> [PROMPT 1] In the lens forum thread, which lens did nda buy instead of the 85L?
> [PROMPT 2] Transcribe the part of the lens forum thread that opens with the words containing "So I have the" and closes with "Thanks! : 8)".

> [DOCUMENT SECTION]
______________________________

# Need your opinions on selling my 50L and 24/70L



## GoodVendettaPhotography (Mar 25, 2013)

So I have the 50mm L and the first version of the 24-70mm L. If I were to sell them both on eBay, I could afford the second version of the 24-70...I just bought the 70-200 IS f/2.8 II and have been blown away with its sharpness and would love to have that kind of sharpness in the 24-70 range. 

My question is: do you think it's worth giving up my 50L to pursue this, and why or why not? I love the 1.2 and I'd probably eventually buy the 85mm 1.2 down the road

What are your thoughts?!?

Thanks! : 8)


----------



## agierke (Mar 25, 2013)

i would say yes go for it. whatever feelings of loss you may have from your 50 will be more than made up when you grab the 85L.

if you really miss it that much you could always grab the 50 1.4 in the interim.


----------



## Dylan777 (Mar 25, 2013)

What do you prefer? creamiest bokeh or sharpest zoom?


----------



## kbmelb (Mar 25, 2013)

I LOVE my 50 1.2 and have yet to see the short comings everyone complains about. I don't know how you feel about your personal copy but the FOV of 50 and 85 are WAY different and I would never even consider them interchangeable.

The 85 1.2 would be the only lens I would use if the FOV were more useable but in my REAL world 50 is way more useable.

If you can live without the zoom, lose the 24-70. This is my leased liked lens. I just keep it to play it save.


----------



## AudioGlenn (Mar 25, 2013)

I just rented the 50L this weekend. It was a good copy with no issues but to be honest, I really missed my 24-70 2.8 II. It a perfect complement to my 70-200 2.8 IS II. Yes, the bokeh on the 50L is creamy but wasn't really all that. I sold my 50 1.4 when I got the 24-70 II 'cause I was stopping it down to 2.8 when I used it anyway. I guess if you're really into the blur, then cool. I find I can get similar blur with the 70-200 zoomed in from farther back AND my images are sharper. just my thoughts


----------



## nda (Mar 25, 2013)

Well I was in your shoes a few months back, I was going to sell my 50L and 24-70, in the end I just sold the 24-70 and bought the 24-70II I just could not part with the 50L there is something about it, I also have the 70-200II and to me the 50L compliments them, when I need a very fast prime> there it is. I was going to get the 85L> got the 100L instead which is great for macro and portraits and cheaper


----------



## Vivid Color (Mar 25, 2013)

Keep both lenses until you've saved enough to buy the 24-70 II with the proceeds from just the sale of the 24-70 I. I would not suggest selling a lens you love. You don't want to be in a position of selling a lens and then buying it back later due to seller's remorse.


----------



## AmbientLight (Mar 25, 2013)

It makes sense to exchange only the 24-70 for the mark ii without selling the 50L, especially if you love the 1.2 and want to purchase an 85L in the future. 50L and 85L make for a beautiful combination of prime lenses. They are not too close in focal length.


----------



## RS2021 (Mar 25, 2013)

AmbientLight said:


> 50L and 85L make for a beautiful combination of prime lenses. They are not too close in focal length.



Note to self: Never ask for advice on internet forums :


----------



## AmbientLight (Mar 25, 2013)

______________________________

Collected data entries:

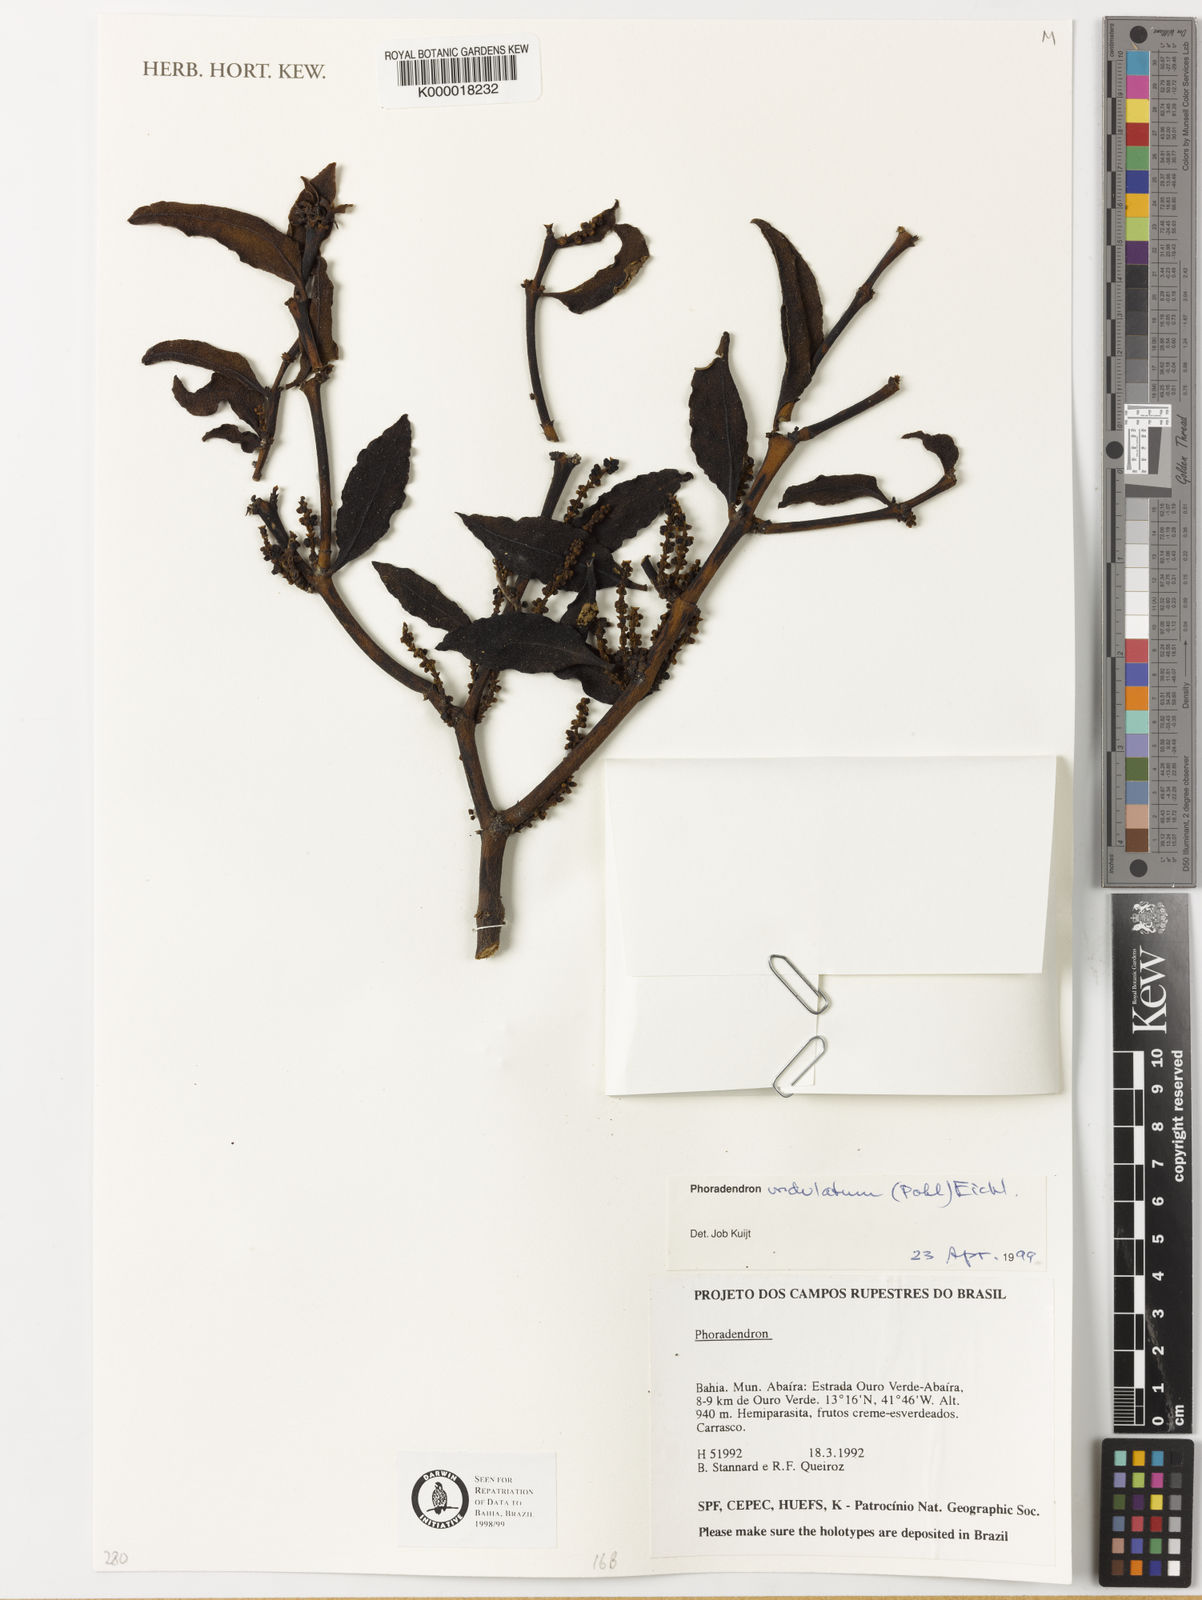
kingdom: Plantae
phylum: Tracheophyta
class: Magnoliopsida
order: Santalales
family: Viscaceae
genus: Phoradendron
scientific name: Phoradendron
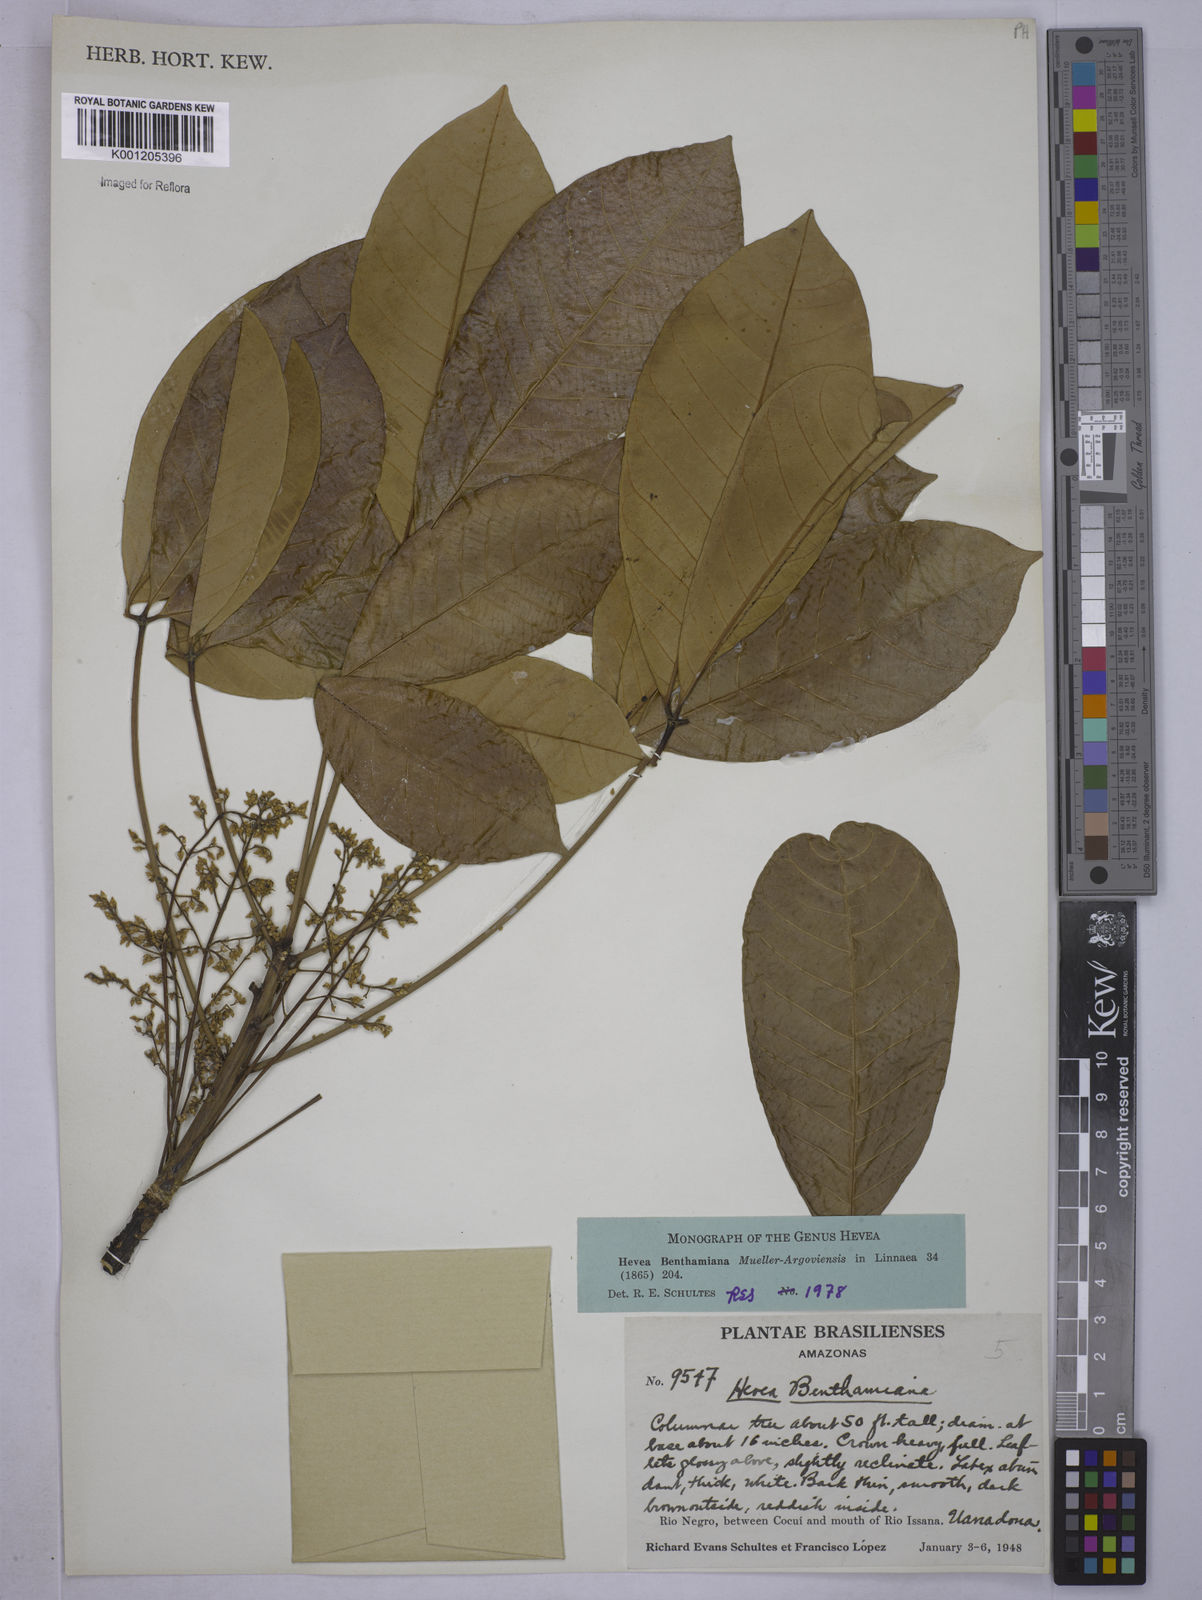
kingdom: Plantae
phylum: Tracheophyta
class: Magnoliopsida
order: Malpighiales
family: Euphorbiaceae
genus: Hevea
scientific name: Hevea
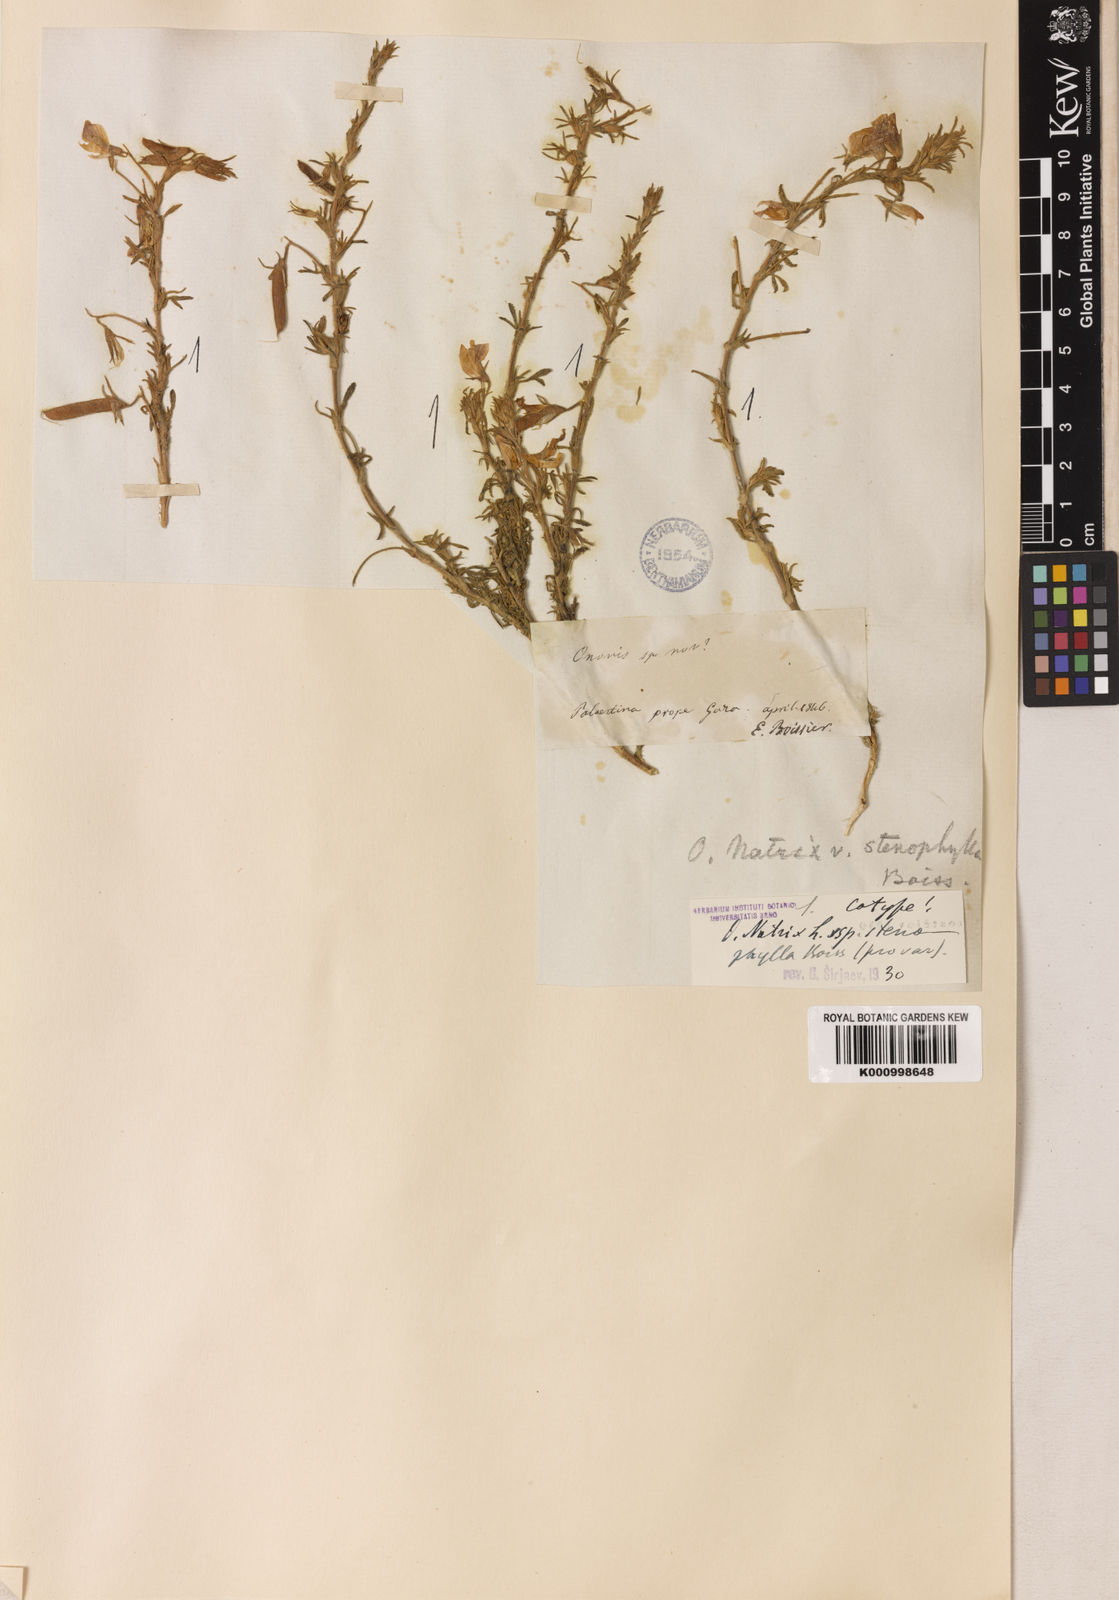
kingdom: Plantae
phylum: Tracheophyta
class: Magnoliopsida
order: Fabales
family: Fabaceae
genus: Ononis
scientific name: Ononis natrix
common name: Yellow restharrow
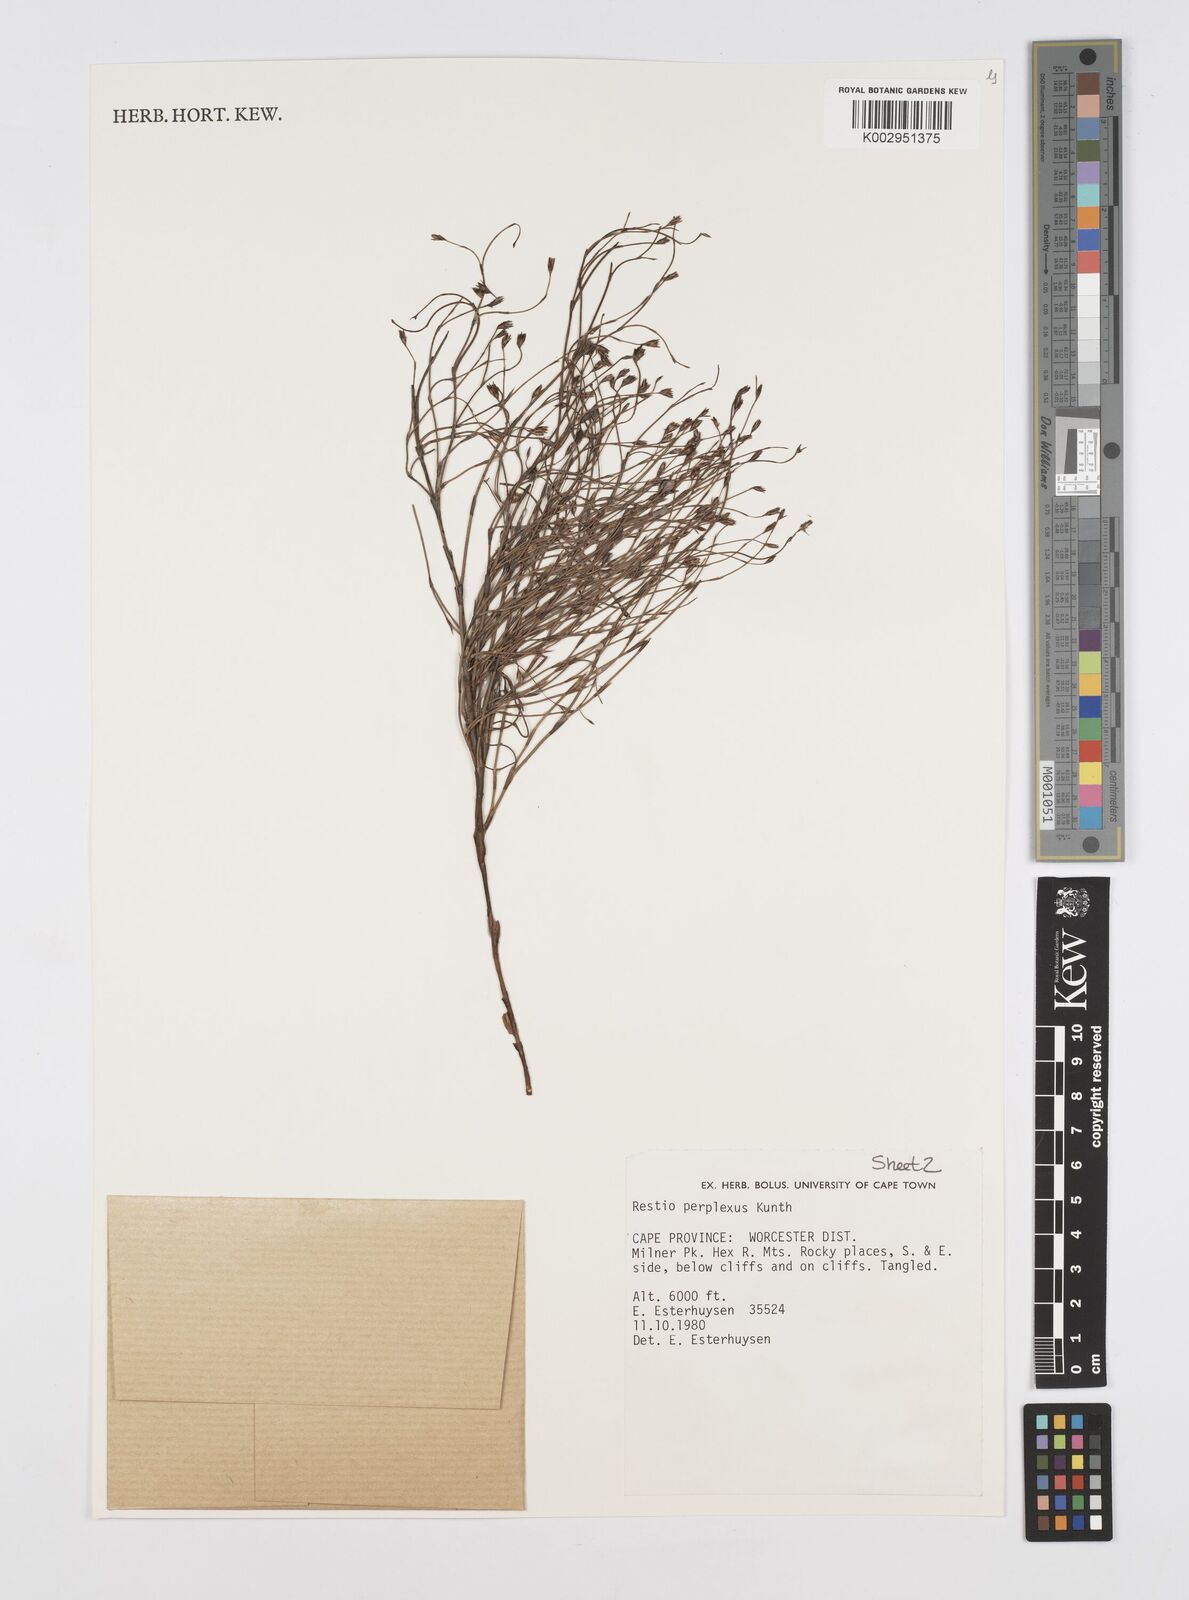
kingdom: Plantae
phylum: Tracheophyta
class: Liliopsida
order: Poales
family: Restionaceae
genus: Restio
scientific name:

______________________________

> [COMPLETE OUTPUT 1] The 100L.

> [COMPLETE OUTPUT 2]
So I have the 50mm L and the first version of the 24-70mm L. If I were to sell them both on eBay, I could afford the second version of the 24-70...I just bought the 70-200 IS f/2.8 II and have been blown away with its sharpness and would love to have that kind of sharpness in the 24-70 range. 

My question is: do you think it's worth giving up my 50L to pursue this, and why or why not? I love the 1.2 and I'd probably eventually buy the 85mm 1.2 down the road

What are your thoughts?!?

Thanks! : 8)